### Objective
Rewrite each of the following entries, substituting "The technician" for "The tech" and keeping everything else the same, and leave the pictures out of your answer.

:::::

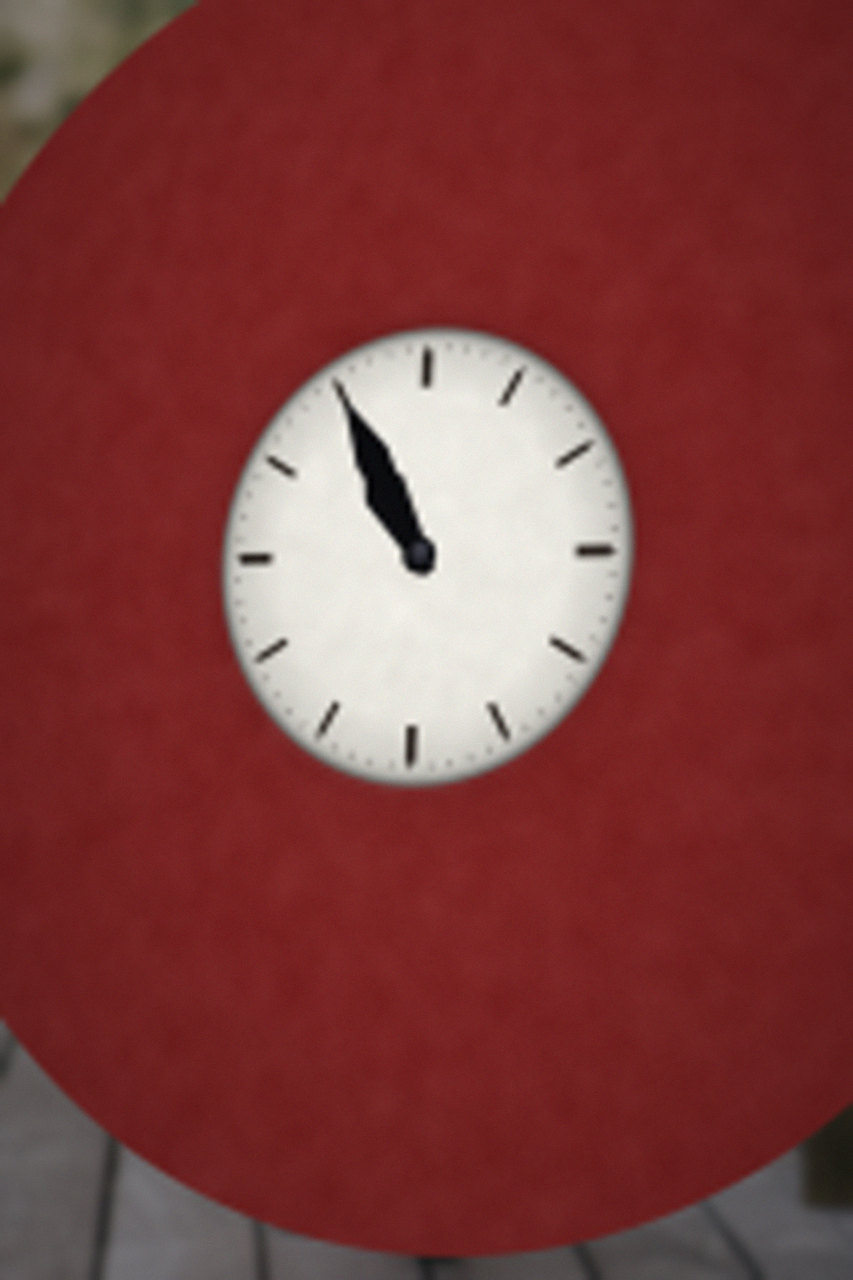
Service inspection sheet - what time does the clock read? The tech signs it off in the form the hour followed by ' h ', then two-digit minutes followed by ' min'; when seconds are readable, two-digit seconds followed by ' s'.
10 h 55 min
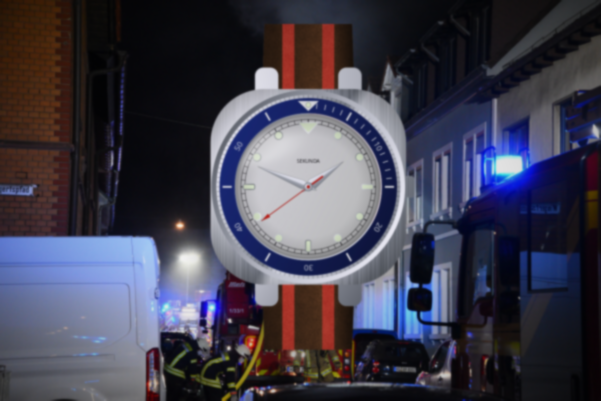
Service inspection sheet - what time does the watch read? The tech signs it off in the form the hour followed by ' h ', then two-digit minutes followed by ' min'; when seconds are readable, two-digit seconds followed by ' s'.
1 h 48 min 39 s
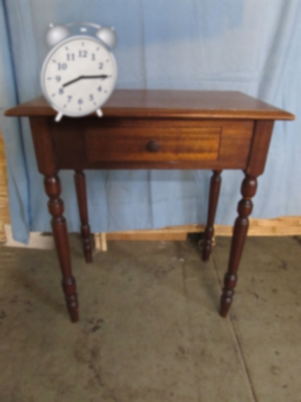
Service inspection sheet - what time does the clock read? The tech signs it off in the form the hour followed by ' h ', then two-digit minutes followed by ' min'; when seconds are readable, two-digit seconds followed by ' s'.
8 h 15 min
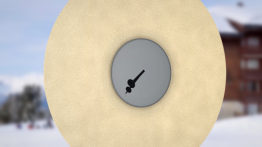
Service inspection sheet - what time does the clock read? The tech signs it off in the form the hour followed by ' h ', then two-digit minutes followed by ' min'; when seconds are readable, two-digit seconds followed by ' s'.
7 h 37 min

:::::

### Task solution
Service inspection sheet - what time does the clock read? The technician signs it off in the form the hour followed by ' h ', then two-digit minutes followed by ' min'; when seconds are readable, two-digit seconds followed by ' s'.
10 h 55 min
Service inspection sheet - what time does the watch read? The technician signs it off in the form the hour followed by ' h ', then two-digit minutes followed by ' min'; when seconds are readable, two-digit seconds followed by ' s'.
1 h 48 min 39 s
Service inspection sheet - what time does the clock read? The technician signs it off in the form the hour followed by ' h ', then two-digit minutes followed by ' min'; when seconds are readable, two-digit seconds followed by ' s'.
8 h 15 min
Service inspection sheet - what time does the clock read? The technician signs it off in the form the hour followed by ' h ', then two-digit minutes followed by ' min'; when seconds are readable, two-digit seconds followed by ' s'.
7 h 37 min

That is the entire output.